Welche drei Punkte sind für die Metropolregion Rhein-Neckar, aber auch die Region Heilbronn-Franken, wichtig, um auch in Zukunft stark zu sein?

Voscherau: Für beide Regionen gilt: Nach außen noch stärker mit einer Stimme sprechen. Nur Geschlossenheit beeindruckt in Brüssel, Berlin, Stuttgart und sonst wo. Dann zweitens: Keine wichtigen Chancen liegen lassen. Wir alle brauchen als Voraussetzung für eine starke Wirtschaftsregion eine gut
funktionierende Infrastruktur (darunter Arbeitswege, Krankenhäuser, Schulen, Universitäten, Breiten-/Spitzensport, Kultur und Umwelt) – also eine hohe Lebensqualität auf allen Ebenen. Dabei helfen übergreifende Arbeitsteilung und das Gespür für die Umsetzbarkeit von Lösungen.

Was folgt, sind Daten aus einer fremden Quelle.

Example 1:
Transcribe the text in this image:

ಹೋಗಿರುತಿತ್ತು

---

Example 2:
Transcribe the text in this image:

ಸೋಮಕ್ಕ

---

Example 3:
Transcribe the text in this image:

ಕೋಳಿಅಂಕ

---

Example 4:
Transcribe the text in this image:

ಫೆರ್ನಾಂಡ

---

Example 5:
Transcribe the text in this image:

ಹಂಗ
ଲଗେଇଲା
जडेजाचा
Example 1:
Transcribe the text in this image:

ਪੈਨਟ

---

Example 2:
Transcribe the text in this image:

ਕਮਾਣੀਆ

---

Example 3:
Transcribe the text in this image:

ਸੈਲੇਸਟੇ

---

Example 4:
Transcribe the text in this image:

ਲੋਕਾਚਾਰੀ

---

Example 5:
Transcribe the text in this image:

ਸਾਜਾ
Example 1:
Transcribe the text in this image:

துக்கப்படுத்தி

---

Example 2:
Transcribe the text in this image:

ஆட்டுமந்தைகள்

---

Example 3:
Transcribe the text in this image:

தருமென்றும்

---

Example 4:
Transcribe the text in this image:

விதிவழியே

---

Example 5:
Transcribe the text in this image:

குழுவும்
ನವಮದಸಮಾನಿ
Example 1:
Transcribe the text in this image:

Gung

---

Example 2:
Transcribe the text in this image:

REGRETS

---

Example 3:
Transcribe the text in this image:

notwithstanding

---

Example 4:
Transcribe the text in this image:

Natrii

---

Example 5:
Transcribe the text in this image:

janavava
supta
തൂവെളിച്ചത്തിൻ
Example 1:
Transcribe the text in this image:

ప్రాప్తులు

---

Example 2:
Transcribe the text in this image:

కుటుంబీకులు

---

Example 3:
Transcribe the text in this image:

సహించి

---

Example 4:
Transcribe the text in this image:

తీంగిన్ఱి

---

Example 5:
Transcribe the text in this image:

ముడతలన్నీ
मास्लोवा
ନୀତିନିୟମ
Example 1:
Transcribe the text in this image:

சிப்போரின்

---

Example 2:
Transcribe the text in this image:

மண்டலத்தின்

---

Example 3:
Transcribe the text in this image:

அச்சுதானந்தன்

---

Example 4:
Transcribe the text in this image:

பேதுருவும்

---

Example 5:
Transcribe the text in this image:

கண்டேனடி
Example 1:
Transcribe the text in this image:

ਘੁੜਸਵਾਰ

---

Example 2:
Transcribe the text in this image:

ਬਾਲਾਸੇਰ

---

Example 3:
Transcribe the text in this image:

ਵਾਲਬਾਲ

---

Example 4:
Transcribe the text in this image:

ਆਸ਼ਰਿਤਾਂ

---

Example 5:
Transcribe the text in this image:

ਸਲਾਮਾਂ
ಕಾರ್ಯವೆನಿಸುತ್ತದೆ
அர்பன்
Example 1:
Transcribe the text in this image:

Alle übernehmen eine Teilverantwortung – nicht nur die Gewählten. Es ist ja so einfach alles auf die abzuwälzen und selbst nur zu fordern. Die Gewählten müssen allerdings auch liefern. Und drittens: Die Menschen mitnehmen. Wir müssen aufzeigen, dass unsere Regionen konstant sichtbare Fortschritte machen: DAS stärkt auch das Vertrauen in die Demokratie. Für die Mitbürger einfacher, wirksamer, spürbarer sein. So kommen die Regionen voran.

Die Regionen sollten die Kommunen voranbringen

Was wünschen Sie sich für die Zukunft entlang Rhein, Main und Neckar – und für Deutschland?

Voscherau: Es klemmt schon an der fehlenden Vision für unsere künftige Rolle in der Welt, für Zusammenleben und an fortschrittlichen Regeln. Die Nachkriegsordnung ist völlig aufgelöst. Wir müssen unsere Zukunft jetzt selbst und zusammen mit unseren europäischen Partnern in die Hand nehmen. Es ist jetzt Zeit für einen wirklich großen Wurf.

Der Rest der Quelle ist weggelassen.